Throughout history, mathematicians and physicists, like entrepreneurs, have craved for a theory of everything. They’ve been looking for a set of principles that can predict and explain all phenomena that we observe. In case of mathematics, this search led to mathematicians Bertrand Russel and Alferd Whitehead write a three volume (thick book) Principia Mathematica. Among other results in the book, they dedicated several hundred pages to derive 1+1=2 from even more basic “self-evident truths” (called axioms).
In the footsteps of Bertrand and Alferd, another famous mathematician David Hilbert in 1920s set out to derive all of mathematics from as few axioms as possible. The aim of Hilbert’s program was to formalize all of mathematics so that any given mathematical statement could be proven true or false using only initial axioms. A related expectation from this program was that if such axioms are found, then doing mathematics would be equivalent of mechanically combining these axioms. In other words, Hilbert wanted to transform mathematics from a creative enterprise to a mechanistic one.
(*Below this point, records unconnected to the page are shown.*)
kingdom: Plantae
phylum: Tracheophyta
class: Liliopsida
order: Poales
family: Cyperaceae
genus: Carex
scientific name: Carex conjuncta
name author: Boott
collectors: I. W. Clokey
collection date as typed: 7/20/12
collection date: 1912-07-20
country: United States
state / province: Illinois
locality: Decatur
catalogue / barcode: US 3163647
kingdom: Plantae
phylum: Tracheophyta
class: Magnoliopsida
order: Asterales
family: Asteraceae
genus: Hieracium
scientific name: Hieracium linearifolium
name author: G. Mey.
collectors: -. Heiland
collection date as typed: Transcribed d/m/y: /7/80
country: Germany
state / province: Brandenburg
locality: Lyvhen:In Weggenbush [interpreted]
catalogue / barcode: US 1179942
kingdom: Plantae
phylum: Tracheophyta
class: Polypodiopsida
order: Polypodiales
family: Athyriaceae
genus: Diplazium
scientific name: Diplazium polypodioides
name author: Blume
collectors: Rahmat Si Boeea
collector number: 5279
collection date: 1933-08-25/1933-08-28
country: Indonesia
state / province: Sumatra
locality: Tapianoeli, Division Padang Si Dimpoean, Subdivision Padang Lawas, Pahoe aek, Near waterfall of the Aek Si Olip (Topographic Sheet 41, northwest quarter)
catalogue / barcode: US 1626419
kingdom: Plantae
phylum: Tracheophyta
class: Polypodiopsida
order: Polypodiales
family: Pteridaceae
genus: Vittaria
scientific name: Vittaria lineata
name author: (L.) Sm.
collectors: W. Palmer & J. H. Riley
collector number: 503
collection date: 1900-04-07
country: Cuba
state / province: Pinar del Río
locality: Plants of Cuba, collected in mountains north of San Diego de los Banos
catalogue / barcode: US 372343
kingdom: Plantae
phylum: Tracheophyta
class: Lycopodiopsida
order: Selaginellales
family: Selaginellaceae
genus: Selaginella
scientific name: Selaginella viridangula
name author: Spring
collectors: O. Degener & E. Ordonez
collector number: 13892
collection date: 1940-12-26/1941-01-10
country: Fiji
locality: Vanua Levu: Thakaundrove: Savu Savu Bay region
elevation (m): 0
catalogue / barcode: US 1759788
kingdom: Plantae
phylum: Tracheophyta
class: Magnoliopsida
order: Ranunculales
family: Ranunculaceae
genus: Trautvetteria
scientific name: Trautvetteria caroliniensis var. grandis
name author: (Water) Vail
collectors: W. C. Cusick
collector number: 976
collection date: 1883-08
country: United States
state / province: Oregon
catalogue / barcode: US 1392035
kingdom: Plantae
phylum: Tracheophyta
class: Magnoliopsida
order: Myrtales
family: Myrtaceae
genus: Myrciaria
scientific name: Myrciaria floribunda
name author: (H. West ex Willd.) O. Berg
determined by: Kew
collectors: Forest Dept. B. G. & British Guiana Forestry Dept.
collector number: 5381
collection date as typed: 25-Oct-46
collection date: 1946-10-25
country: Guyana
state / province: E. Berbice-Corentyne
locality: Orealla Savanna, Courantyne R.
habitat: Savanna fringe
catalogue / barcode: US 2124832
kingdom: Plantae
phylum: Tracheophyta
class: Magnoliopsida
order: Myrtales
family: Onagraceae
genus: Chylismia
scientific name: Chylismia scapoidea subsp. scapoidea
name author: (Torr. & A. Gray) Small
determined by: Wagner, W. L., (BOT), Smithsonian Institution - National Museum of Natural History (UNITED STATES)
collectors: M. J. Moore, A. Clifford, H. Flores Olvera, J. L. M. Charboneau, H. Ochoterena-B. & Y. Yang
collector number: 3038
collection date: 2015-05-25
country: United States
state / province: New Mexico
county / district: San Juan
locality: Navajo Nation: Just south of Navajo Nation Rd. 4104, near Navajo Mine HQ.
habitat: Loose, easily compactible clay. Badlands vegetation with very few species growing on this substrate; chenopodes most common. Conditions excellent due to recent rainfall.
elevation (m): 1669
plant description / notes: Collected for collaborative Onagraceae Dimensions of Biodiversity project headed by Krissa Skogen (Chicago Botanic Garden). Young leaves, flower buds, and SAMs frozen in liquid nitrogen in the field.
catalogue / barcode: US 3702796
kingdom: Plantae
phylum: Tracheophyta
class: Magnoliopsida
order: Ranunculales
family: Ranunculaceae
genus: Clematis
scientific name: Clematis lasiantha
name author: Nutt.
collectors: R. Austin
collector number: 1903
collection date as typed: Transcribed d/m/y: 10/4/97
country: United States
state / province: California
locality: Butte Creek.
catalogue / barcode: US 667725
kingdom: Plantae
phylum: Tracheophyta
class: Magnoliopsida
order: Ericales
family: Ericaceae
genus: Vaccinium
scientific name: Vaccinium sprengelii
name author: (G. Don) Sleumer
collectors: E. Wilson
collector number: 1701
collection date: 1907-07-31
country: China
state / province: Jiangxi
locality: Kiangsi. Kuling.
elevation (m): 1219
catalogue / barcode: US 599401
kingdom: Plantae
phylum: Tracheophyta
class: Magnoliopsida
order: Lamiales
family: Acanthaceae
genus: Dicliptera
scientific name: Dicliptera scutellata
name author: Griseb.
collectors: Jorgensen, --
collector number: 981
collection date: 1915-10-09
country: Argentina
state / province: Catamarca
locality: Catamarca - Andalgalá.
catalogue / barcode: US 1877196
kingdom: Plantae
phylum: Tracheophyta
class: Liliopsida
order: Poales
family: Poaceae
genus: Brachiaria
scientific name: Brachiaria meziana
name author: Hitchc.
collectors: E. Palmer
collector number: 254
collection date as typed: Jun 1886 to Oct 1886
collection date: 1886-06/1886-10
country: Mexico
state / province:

Then Gödel dropped a bomb on this project in 1931.
His incompleteness theorems shook the foundation of mathematics. What Gödel essentially did was to formalize this silly little sentence (“This statement is false”) into mathematics and ask whether it was true.
Since we’re talking about mathematics here, it’s easy to get the details wrong so I’m going to quote someone else on this topic to explain incompleteness theorem.
if we have a list of axioms which we can enumerate with a computer, and these axioms are sufficient to develop the basic laws of arithmetics, then our list of axioms cannot be both consistent and complete.
In other words, if our axioms are consistent then in every model of the axioms there is a statement which is true but not provable.
The proof of incompleteness theorem is very interesting and I encourage you to go through it. However, what I find more interesting is what it implies. Incompleteness means that all systems of basic principles are insufficient to enumerate all true statements that can come out of it. There will always exist mathematical facts that you cannot prove or disprove. You can observe them to be working but there’s no step-by-step explanation of why they work.
For a long time, most mathematicians suspected that Fermat’s last theorem is true but nobody could prove that. Similarly, currently, there are many unproven guesses (called conjectures) in mathematics that are suspected to be true but nobody knows how to go from what we know to deriving these unproven results. For example, mathematicians strongly suspect that P is not equal to NP but nobody has found a proof for it. What incompleteness theorem says is that we can’t even say whether we will ever find a proof for it.
What all of this has to do with entrepreneurship?
Gödel’s incompleteness theorem is precisely defined and it has been abused to even “prove” God. Mathematicians would rightly cringe at the application of something as specific as a mathematical theorem to the vague world of humans.
Knowing fully that I’m stretching the limits of logic here, I find it interesting that the process of doing mathematics and starting a business is quite similar. To succeed, entrepreneurs, like mathematicians, must spend a lot of time gawking at their respective playing fields and intuit a truth that’s invisible to others. The gut feeling that Steve Jobs had for iPhone was not very dissimilar to what Ramanujan had for mathematical results that he attributed as God’s thoughts.
There are two types of entrepreneurs and mathematicians in the world. The first type – let’s call them safe ones – take what’s already proven to work and either add something incremental on top of it or extend it to another area. These are mom and pop shops that generate small but consistent cash flow or tenured professors who publish low impact results but do that consistently.
The second type – let’s call them risky ones – venture out into dark and unknown, emerging either dead or victorious. They’re either spectacularly unsuccessful or they end up changing the world. These are entrepreneurs and mathematicians who try to go from zero to one by getting lucky with a completely novel insight. They have a completely new way of looking at the world that’s either completely correct or completely bogus – there’s no inbetween. Most of such attempts fail but a few produce breakthrough results. They usually have a convincing answer to Peter Thiel’s question: “What important truth do very few people agree with you on”.
Good mathematicians internalize Gödel’s incompleteness theorem, so they know that following the rules will not get them closer to breakthrough results. Similarly, entrepreneurs know that while generating revenue is predictable, making profit requires creativity.
I’m excited about this connection because it implies that there’s no formula for creating a successful startup. Yes, like existing mathematical principles, you can rely on existing business principles, but breakthrough results only come when someone breaks the mold. Successful startup, like a successful science experiment or mathematical result, is a knowledge generating event in the world.
If there was a formula for doing mathematics, the field of mathematics will disappear. Similarly, if there was a formula for creating successful startups, existing companies would already be applying it and the act of entrepreneurship will disappear.
Doing mathematics and starting companies is fun because it cannot be taught, only be trained for.